How to make your very own Spider Hunting Wasp cake:
I made the cake (the innards) a few days ago. As I've mentioned before, if I'm making a character cake, I always like to make the cake in advance because it's so much easier to carve and work with and also means that I have time in case it doesn't work (my cakes have a habit of not working under pressure!). Because of the shape of the wasp, I decided to make the cake in two loaf tins. I made a lemon loaf cake based on these two recipes. I like my lemon cakes to be really lemony, and this one is certainly lemony!

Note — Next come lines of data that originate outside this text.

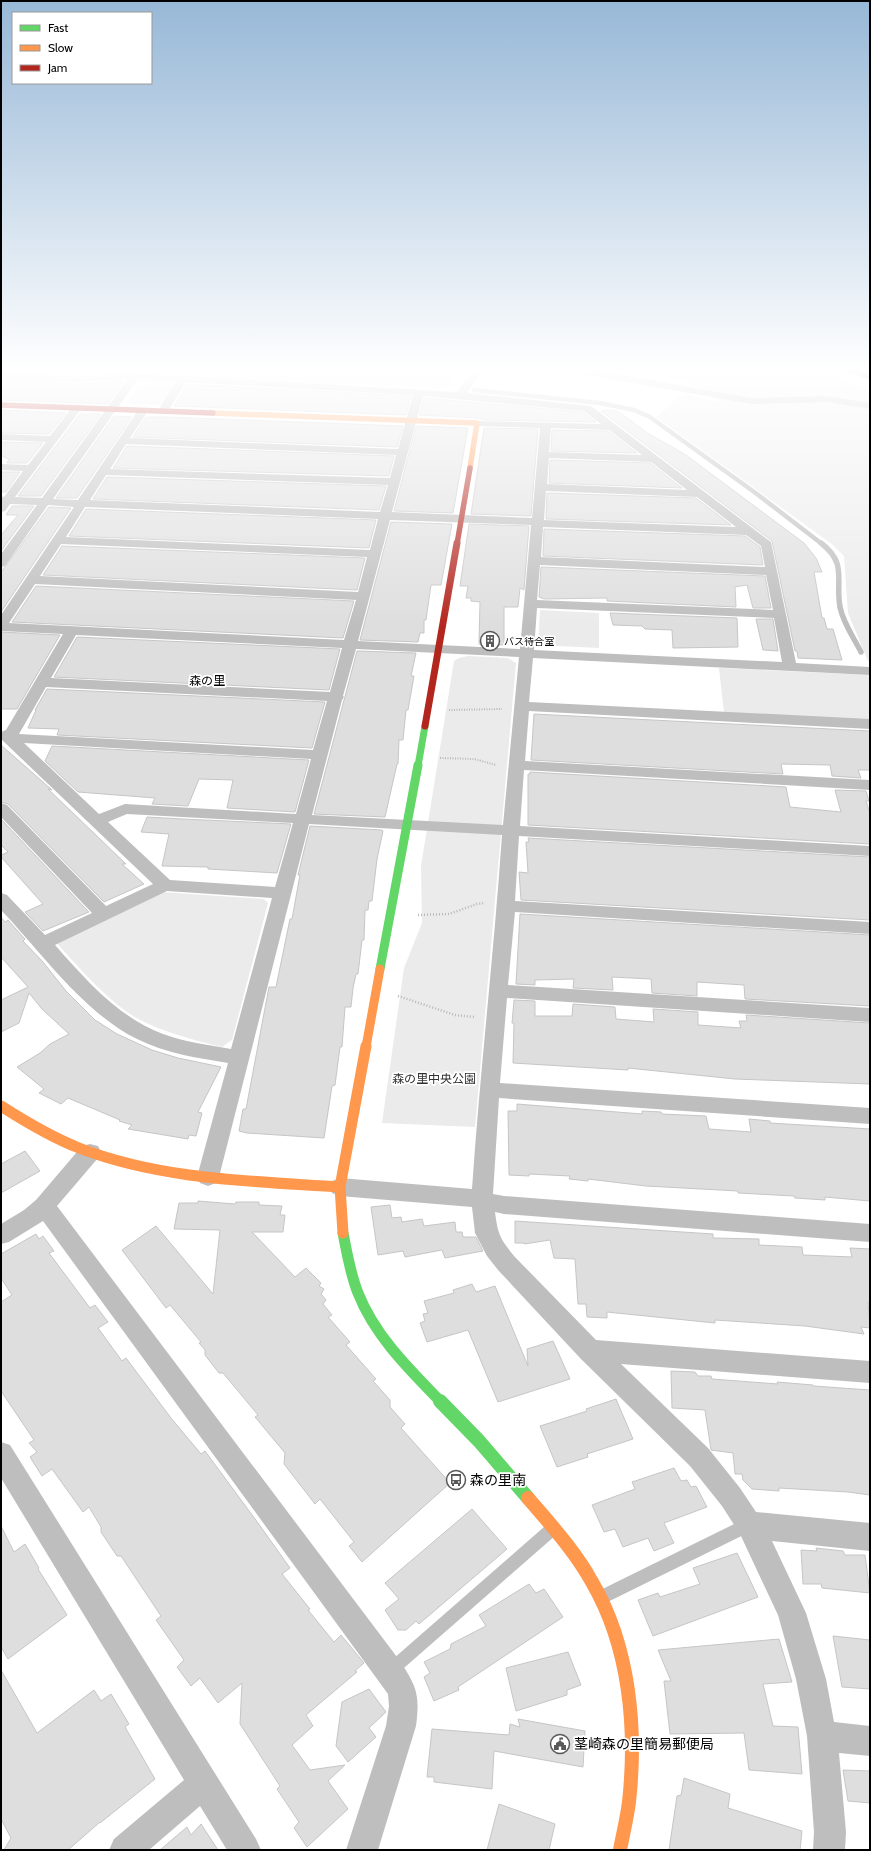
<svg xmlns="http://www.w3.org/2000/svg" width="871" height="1851" font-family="Cabin,'Noto Sans JP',sans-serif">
	<rect width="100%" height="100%" fill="#fff"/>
	<path fill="#ebebeb" d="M152,368H456L447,389L149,374Z
		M617,368H820L870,391V661H868L848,613L844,556L833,545L656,417L671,405L676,397L688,395L723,403L683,380Z
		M142,380L178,382L164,405L126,404Z
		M540,610L599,613V648L538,645Z
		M468,656L508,658L516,663L475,1127L382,1123L404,968L422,923L421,866L454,661L459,658Z
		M719,668L869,675L870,720L724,713Z
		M161,892L264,899L268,903L232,1040L222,1047C189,1039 145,1028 119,1006C96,987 76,965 56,942Z"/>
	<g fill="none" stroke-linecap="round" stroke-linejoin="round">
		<path stroke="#bdbdbd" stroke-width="4.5" d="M474,390L600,403L634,410L650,417L757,494L822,544"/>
		<path stroke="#bdbdbd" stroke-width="5.5" d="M821,543C848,564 835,579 840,607C843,623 854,638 861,652"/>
	</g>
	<path fill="#dedede" stroke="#c6c6c6" d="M1,368H113L131,371L75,374L1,372Z
		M1,380L75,384L124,381L108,404L1,400Z
		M187,385L222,386L411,396L406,415L174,406Z
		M424,398L583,412L596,422L484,420L477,418L419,415Z
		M1,410L66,413L49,434L1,433Z
		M608,410L618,411L646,432L686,455L804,543L816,558L822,572H814L822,618H824L827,629H833L842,660L798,658L797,651H795L772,541L601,411Z
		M80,414H101L41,496H18Z
		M114,416L132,417L77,498H56Z
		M146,417H167L403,426L397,447L133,437Z
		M416,426L468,428L453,513L394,511Z
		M484,428L538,429L531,516L471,514Z
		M552,430L608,431L637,453L551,451Z
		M1,442L43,443L27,463H7L9,459L1,456Z
		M127,446L394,456L389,476L113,468Z
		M550,460L650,463L682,488L549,483Z
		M1,472H20L6,492H1Z
		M107,477L386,486L379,510L93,499Z
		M547,493L696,498L731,525L546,519Z
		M12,506H34L1,551V535L18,515H6Z
		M49,507L71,508L1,612V572Z
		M86,509L376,520L369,548L69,536Z
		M391,522L452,524L441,585H431L426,620H424V633H420L418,642L360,640Z
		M469,524L529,526L524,590L520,588L518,607H504V645L479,644L480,602L471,601V598H466L468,586H460Z
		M544,529L745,536L760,547L763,565L543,556Z
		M62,546L365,558L357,590L43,575Z
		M541,567L765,576L771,608H753L747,585L735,587L736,607L607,601V598L544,599L539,597Z
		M36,586L354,601L343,638L12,622Z
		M610,613L737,618L738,647L673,648L672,630L645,629L642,626L613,625Z
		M756,619H773L778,651L763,650Z
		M1,632L60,635L17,709H1Z
		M77,637L340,649L329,690L54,677Z
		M357,651L416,653L411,676H414L408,710H406L403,740H399L398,764H397L385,817L314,814Z
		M47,689L325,702L312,748L57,735L59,729L28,728L36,710H35Z
		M534,714L870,731V770H858L861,778L832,776L830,765L781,764L783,774L531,760Z
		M1,745L52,790L48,789L126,864H122L144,884L104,902L8,804L1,802Z
		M52,746L309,760L295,812L227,808L233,780L199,779L188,806L152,804L155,798L78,792L45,761Z
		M530,772L786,787L790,807L841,812L835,790L866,791L869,801H866L870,813V844L528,825V774H530Z
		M147,817L183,819L291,824L277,873L208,869V867L162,866L169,834L141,832Z
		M1,819L86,909L89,912L43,931L25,912L43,904L1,857V855L8,852L1,845Z
		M310,826L382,830L383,831L377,859L372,901H369L368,910H365L364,940H362L358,974H356L353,988L351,1007H345L342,1047H340L335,1085L332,1086L324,1138L247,1133L239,1131L243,1109H246L269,987H276L290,919H292L300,875H298Z
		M528,838L870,857V920L521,900L519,872L528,873L526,842H529Z
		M520,914L870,935V1006L745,999L744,985L697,982V996L652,993L651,979L612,977L613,990L573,988L574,979L535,980V985L516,984Z
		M1,917L5,922L8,920L15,928L25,939L23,941L43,962L66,991L95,1020L117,1034L152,1050L178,1058L221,1067L198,1112L202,1113L196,1136L189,1135L188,1139L128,1129L132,1125L119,1121L120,1120L68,1098L61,1104L39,1093L44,1089L17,1067L40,1053L50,1044L69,1034L42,1009L29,993L19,1023L1,1032V1000L28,987L1,957Z
		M514,1000L535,1001V1016H572L573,1004L615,1007L616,1019L654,1022L653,1009L698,1012V1025L741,1028L739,1021H747L746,1015L870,1023V1084L735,1079L628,1068V1070L513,1063L514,1023H512Z
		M517,1104L642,1114V1111L661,1112L662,1114L706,1116L709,1129L751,1132L749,1119L770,1121V1123L870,1129V1201L825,1197V1200L795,1198L794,1196L738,1193V1191L646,1186L588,1179V1181L569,1179L570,1176L529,1174V1176L509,1175L508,1111H517Z
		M25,1151L40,1171L1,1193V1164Z
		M198,1201L235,1204L236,1202H259V1205L282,1206L280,1215H285L283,1232H252L295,1277L306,1268L321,1283L319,1286L324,1289L321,1294L326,1300L323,1304L332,1315L328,1317L350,1342L346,1345L376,1379L373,1381L390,1400V1407L405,1424L401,1428L450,1483L362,1562L349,1546L354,1542L320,1499L315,1504L284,1464L285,1453L255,1417L258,1415L223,1373H219L205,1355V1350L199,1343L201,1342L170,1305L166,1308L122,1250L156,1226L213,1294L220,1230L174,1229L179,1203H198Z
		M390,1205L392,1218L401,1217L402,1222L422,1219L424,1226L455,1222L456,1232H462L463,1237H476L483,1251L445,1258L442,1250L405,1257L403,1251L378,1255L371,1207Z
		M515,1221L713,1234V1238L759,1239V1245L802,1247L803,1255L852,1257L850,1248L870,1249V1302H868L870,1328L861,1327L864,1334L805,1326L715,1320V1323L607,1312V1318L587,1317L586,1304H578L575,1259L554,1258L550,1240L524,1244V1243H515Z
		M36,1234L39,1239L43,1236L54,1251L49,1253L90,1308L95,1305L108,1322L98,1328L122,1361L126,1358L171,1418L201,1454L205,1451L258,1523L290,1568L282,1574L310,1609L308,1610L334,1642L341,1635L364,1663L355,1671L357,1672L306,1715L313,1726L292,1745L310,1770L345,1765L328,1781L348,1809L307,1847L294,1828L299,1822L277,1789L280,1786L240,1724L242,1683L218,1703L200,1678L191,1686L177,1667L184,1660L156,1620L161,1616L121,1556H117L101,1532V1527L89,1507L83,1512L52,1469L42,1476L30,1457L37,1452L29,1443L34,1440L1,1391V1302L12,1295L1,1278V1254Z
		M472,1284L476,1292L495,1286L528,1366L527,1349L553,1341L570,1379L498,1402L468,1330L427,1342L420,1323L425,1321L423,1314L428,1313L424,1301L454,1293L453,1290Z
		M671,1371L695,1372L698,1376H711L712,1379L778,1384L777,1382L813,1385V1386L870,1390V1495L848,1492L779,1488V1491L752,1489L743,1480L742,1474H735L733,1453L711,1450L705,1410L672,1408Z
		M616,1399L633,1439L587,1454L588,1457L557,1467L540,1426L587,1411L586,1409Z
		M674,1468L681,1481L687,1480L691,1487L696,1486L707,1507L664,1523L674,1543L654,1551L648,1538L623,1547L615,1529L604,1532L592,1505L635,1489L632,1482Z
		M472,1509L507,1549L419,1624L416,1621L406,1630H398L385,1610L399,1599L385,1583Z
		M1,1526L14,1552L25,1544L39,1568L38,1569L67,1615L8,1659L1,1647Z
		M816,1548L843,1551L845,1555H865L870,1593L822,1588L821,1584H803L801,1550L817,1551Z
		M737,1553L758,1597L653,1636L638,1600L658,1593L660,1597L700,1584L693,1568Z
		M529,1584L536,1593L544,1589L563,1617L458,1687L459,1690L434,1701L424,1677L430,1673L424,1662L450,1649L451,1644L486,1626L479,1615Z
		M833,1636L870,1640V1689L842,1687Z
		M779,1639L792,1682L763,1684L773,1726L798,1727L802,1774L749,1770L744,1733L670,1734L664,1681H671L658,1650Z
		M568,1652L581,1685L567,1690V1695L516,1711L506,1668Z
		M1,1670L37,1733L94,1690L101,1701L111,1694L129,1724L125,1727L155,1779L100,1823V1822L68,1850H4L11,1838L1,1819Z
		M369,1689L386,1712L369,1728L376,1737L348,1762L336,1746L342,1702Z
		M518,1719L585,1731L583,1767L494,1751L492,1789L434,1782V1777H427L432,1729L509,1735L510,1724L520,1727Z
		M843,1770L870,1771V1803L848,1801Z
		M684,1778L730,1794L728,1808L802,1831L800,1850H669L677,1796L681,1795Z
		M499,1804L555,1824L549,1850H487Z
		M201,1824L218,1850H160L187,1827L191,1835Z"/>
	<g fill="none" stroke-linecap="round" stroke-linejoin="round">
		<path stroke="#b9b9b9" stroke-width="2" stroke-dasharray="1 1.5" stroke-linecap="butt" d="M449,710L502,709
			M440,758L474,759L496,765"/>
		<path stroke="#b9b9b9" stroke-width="2.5" stroke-dasharray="1 2" stroke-linecap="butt" d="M418,915L449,914L477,904L485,903
			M398,996L455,1015L475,1017"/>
		<path stroke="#bebebe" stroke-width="14" d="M604,1596L748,1525
			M391,1670L550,1531"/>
		<path fill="#bebebe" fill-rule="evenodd" d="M474,368H484L467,393L591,406L771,542L796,663L870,667V675L533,658L529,702L870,719V729L529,711L525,761L870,780V790L524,770L520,826L870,846V856L519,836L515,901L870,922V934L515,912L508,985L870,1008V1022L507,998L500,1083L870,1108V1124L499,1098L493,1194L504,1196L870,1224V1242L504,1214L495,1212C498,1235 500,1238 514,1256L596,1340L870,1361V1383L621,1364L708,1448L740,1488L756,1512L870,1523V1551L772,1541L806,1613L826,1679L834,1722L870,1726V1756L839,1753L846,1832L845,1850H813L814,1832L807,1736L796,1679L778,1615L740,1534L722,1506L690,1466L581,1359L498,1270L487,1256L475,1233L472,1207L340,1196L332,1193L329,1187L332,1181L340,1178L472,1189C480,1071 494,953 502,835L309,824L219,1177L216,1183L208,1186L200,1183L197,1177L228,1063C197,1058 165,1053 137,1039C84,1013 41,952 1,910V893L7,895L45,935L92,913L1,817V803L7,805L106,906L153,884L1,739V732L6,730L63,634L1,631V615L74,507L48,505L5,566L1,567V554L37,505L10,504L5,511L1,512V496L4,497L23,471L1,470V464L28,465L46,442L1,440V434L50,436L73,406H81L82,408L15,497L42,498L128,379L75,382L1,379V373L75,376L135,373L457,392ZM138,379L176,381L158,411L163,414L167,413L186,382L413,395L398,449L130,438L148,411L147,409H139L78,500L53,499ZM423,396L584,411L601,424L473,421L472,423L477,426L540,428L532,518L392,512ZM551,428L609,430L642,455L549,452ZM126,444L396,455L390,478L110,469ZM549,458L651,462L687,490L547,484ZM106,475L388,485L380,512L90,500ZM546,491L697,497L736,527L544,520ZM85,507L378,519L370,550L66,537ZM390,520L531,525L520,649L358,641ZM543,527L746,535L761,546L765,567L541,557ZM61,544L367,557L358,592L40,576ZM540,565L766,575L773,610L537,600ZM35,584L356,600L344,640L9,623ZM537,608L774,618L782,662L534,650ZM76,635L342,648L330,692L51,678ZM356,649L519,657L503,825L312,815L342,700L344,697L343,696ZM46,687L327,701L313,750L19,734ZM24,743L311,759L296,814L125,804L99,814ZM127,814L293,823L275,887L170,880L108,822ZM167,891L272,898L231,1049C208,1045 185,1042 163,1034C118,1017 86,980 55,945Z
			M559,368H583L752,398L827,396L870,403V409L827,402L752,404L564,371Z
			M90,1144L98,1146L101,1152L98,1158L57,1206L400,1661C417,1687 420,1695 416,1726L378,1850H346L386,1726L389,1706L388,1694L43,1221L9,1242L1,1244V1224L24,1210L36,1200L82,1146Z
			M1,1442L10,1445L256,1839L261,1850H227L200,1806L149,1850H109L114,1839L184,1780L1,1478Z"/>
		<path stroke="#63d668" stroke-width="7" d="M418,766L425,726"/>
		<path stroke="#63d668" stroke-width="9" d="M380,969L418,765"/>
		<path stroke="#63d668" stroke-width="11" d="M343,1233C347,1253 350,1273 358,1293C375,1336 409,1369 441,1402"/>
		<path stroke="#63d668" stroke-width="14" d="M440,1401L479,1441L528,1498"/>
		<path stroke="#ff974d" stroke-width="5.5" d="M213,413L477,423L470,468"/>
		<path stroke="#ff974d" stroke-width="9" d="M366,1047L380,969"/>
		<path stroke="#ff974d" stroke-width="11" d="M1,1106C26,1122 51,1137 79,1148C162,1180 252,1181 340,1187
			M343,1233L340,1187L366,1046"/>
		<path stroke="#ff974d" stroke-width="14" d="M528,1498C551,1525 575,1551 592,1582C630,1647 637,1729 629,1802C627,1818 623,1834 620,1850"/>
		<path stroke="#b3261e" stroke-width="5.5" d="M845,368L870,377
			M1,405L213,413
			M457,544L470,468"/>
		<path stroke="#b3261e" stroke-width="7" d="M425,726L457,543"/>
	</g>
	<linearGradient id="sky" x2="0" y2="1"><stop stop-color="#97b8d7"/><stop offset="0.59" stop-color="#fff"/><stop offset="1" stop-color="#fff" stop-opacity="0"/></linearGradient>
	<rect width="871" height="627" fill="url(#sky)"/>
	<defs>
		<symbol id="building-ring" viewBox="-11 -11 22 22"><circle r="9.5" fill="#fff" stroke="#595959" stroke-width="1.5"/><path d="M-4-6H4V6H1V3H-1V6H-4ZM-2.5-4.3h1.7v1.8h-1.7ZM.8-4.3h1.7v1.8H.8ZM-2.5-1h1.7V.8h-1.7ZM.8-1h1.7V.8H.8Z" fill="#595959"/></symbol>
		<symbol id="bus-ring" viewBox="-11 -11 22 22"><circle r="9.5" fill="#fff" stroke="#595959" stroke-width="1.5"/><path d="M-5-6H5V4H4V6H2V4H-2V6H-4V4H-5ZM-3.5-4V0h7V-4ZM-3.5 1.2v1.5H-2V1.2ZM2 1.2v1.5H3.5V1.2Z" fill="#595959"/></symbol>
		<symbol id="civic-ring" viewBox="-11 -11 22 22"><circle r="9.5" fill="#fff" stroke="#595959" stroke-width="1.5"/><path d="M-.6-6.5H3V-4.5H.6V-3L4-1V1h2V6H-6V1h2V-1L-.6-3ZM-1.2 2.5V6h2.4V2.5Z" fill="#595959"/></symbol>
	</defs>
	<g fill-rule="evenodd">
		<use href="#building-ring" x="479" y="630" width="22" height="22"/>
		<use href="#bus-ring" x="445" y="1469" width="22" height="22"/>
		<use href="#civic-ring" x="549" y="1733" width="22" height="22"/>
	</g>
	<g text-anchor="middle" stroke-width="3.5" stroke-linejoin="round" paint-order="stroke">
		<g font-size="10" fill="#000" stroke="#fff" text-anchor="start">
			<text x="504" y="645">バス待合室</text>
		</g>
		<g font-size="12" fill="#000" stroke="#fff">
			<text x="207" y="685">森の里</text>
		</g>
		<g font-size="12" fill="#313131" stroke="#fff">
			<text x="434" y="1083">森の里中央公園</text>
		</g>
		<g font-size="14" fill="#000" stroke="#fff" text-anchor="start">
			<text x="470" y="1485">森の里南</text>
			<text x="574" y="1749">茎崎森の里簡易郵便局</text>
		</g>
	</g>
	<rect width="871" height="1851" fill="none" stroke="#000000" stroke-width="4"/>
	<rect x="12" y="12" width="140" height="72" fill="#ffffff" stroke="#999999"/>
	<rect x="20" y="25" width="20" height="6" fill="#63d668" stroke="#999999"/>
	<text x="48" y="32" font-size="12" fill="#000000">Fast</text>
	<rect x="20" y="45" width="20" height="6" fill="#ff974d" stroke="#999999"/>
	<text x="48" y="52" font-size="12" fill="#000000">Slow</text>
	<rect x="20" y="65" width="20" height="6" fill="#b3261e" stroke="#999999"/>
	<text x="48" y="72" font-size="12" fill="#000000">Jam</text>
</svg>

Beth's superzesty lemon cake
Makes 2 loaf cakes. Can be frozen.
250 g butter, at room temperature
2 cups sugar
1/3 cup grated lemon zest (6-8 large lemons)
1/2 cup lemon juice
4 eggs
400 g Greek-style yoghurt
3 cups self raising flour, sifted
1 tsp baking soda
1 tsp vanilla extract
- Preheat oven to 180°C. Line base and sides of 2 x 7cm-deep, 10.5cm x 20.5cm (base) loaf pan with baking paper, allowing a 2cm overhang at both long ends.
- Cream the butter, sugar and lemon zest with an electric mixer until light and fluffy. With the mixer on medium speed, add the eggs, 1 at a time.
- Combine lemon juice, yoghurt, and vanilla in a separate bowl.
- Add the flour, baking soda and yoghurt mixtures alternately to the batter, beginning and ending with the flour.
- Divide the batter evenly between the pans, smooth the tops, and bake for 45 minutes to 1 hour, until a cake tester comes out clean.
For the body:
- 1 packet of Orchard icing
- Food dye
- 1 packet of dark melting chocolate
- 1 Kinder Surprise or Easter egg (for the eyes)
- Apricot jam
- Prepare your mounting board if needed. I use a large wooden chopping board covered with gift wrapping foil.
- Shape the cake and round any edges. You will need a head, thorax and abdomen. I made the head and thorax out of one loaf but cutting 1/3 of the end of the cake (for the head) and the rest for the thorax. I rounded the head and made the thorax pointed at one end. The second loaf was used for the abdomen. Mine ended looking up like so:
- Using bamboo skewers, join the 3 body pieces together as below. I used two skewers to attach the head to the thorax, through the front of the head. I used one skewer to attach through the top of the abdomen through to the thorax.
- Roll out the Orchard icing as per instructions. I chose to colour my wasp orange. Make strips for the segments on the abdomen.
- Start with the abdomen. Brush the abdomen with apricot jam. Lay the strips of icing over the top of the cake and press gently so it attaches to the cake.
- For the thorax, I rolled out a big square of icing, laid it over the top of the cake and with a sharp knife I cut it to shape. I rolled the icing back to apply the jam onto the cake, and then pressed the icing back into place.
- For the head, I removed the cake head piece, rolled out circle of icing, brushed the cake with jam and wrapped the icing around it. I stuck the head back on.
- 1 x 500 g packet of air drying clay
- Aluminium foil
- 500 g packet castor sugar
- 1/2 cup water
- Lightly coat the aluminium covered moulds with spray oil.
- In a saucepan (don't use a dark coloured saucepan!), heat 250 g sugar and 1/4 cup of water together. Leave it to bubble, without stirring, until it turns golden brown.
- Quickly pour it into the prepared moulds. Leave to set on the bench for 30 mins.
- Avoid getting water on your toffee or it will turn to liquid.
For the legs, antennae and eyes:
- Melt your dark chocolate. I'm lazy and melt chocolate in the microwave.
- Lay down a sheet of aluminium foil on the bench. Using a teaspoon and a skewer, spoon out chocolate onto the foil and smooth out to make the shape of a leg. Leave to set for a few minutes, then turn the leg over. Apply chocolate to the other side to give the leg more "body".
- For the antenna, carefully draw a thin line of chocolate across the foil with the edge of the teaspoon. Build up the chocolate with a few extra layers if it's too fragile. It doesn't matter if it looks a bit blobby or rough: wasp antennae are moniliform!
- I attached the legs to the body by literally shoving the edge of the leg straight into the cake.
- I gently pried open the kinder surprise using a sharp knife, then wedged the halves into the side of the head. I then attached the antennae in the same fashion as I attached the legs.
- Using a paintbrush, I made lines across the back of the plates of the abdomen with melted chocolate.
- This was a challenge that I hadn't really thought through when I started the whole project. In the end, I jammed the wings into the back of the head, which seemed to work fine. I needed to remove them for transportation though. I would probably do this right before the cake is to be presented, or alternatively make the wings thinner in future, because the weight was a bit too much for the head in the end, and it ended up partly caving in. It was able to be patched, but just a reminder for myself for the future.